**DIRECTIVE:**
If a line in the data has the string "begin", please show it.

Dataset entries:
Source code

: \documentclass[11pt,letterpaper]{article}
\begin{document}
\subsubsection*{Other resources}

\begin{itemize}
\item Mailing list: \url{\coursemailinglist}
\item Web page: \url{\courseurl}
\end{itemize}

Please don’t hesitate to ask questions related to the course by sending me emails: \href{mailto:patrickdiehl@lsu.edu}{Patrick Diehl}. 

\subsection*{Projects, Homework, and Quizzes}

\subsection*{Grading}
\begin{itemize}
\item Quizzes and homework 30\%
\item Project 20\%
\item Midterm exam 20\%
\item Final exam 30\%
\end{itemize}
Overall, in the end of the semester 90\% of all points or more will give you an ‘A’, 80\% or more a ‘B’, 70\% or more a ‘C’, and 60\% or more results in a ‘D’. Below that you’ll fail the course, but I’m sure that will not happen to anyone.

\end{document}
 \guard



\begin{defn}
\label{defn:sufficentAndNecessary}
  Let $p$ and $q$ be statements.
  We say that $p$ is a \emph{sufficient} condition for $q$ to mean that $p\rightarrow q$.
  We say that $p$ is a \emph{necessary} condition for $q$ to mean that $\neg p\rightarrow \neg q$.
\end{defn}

**TASK RESULT:**
\begin{document}
\begin{itemize}
\begin{itemize}
\begin{defn}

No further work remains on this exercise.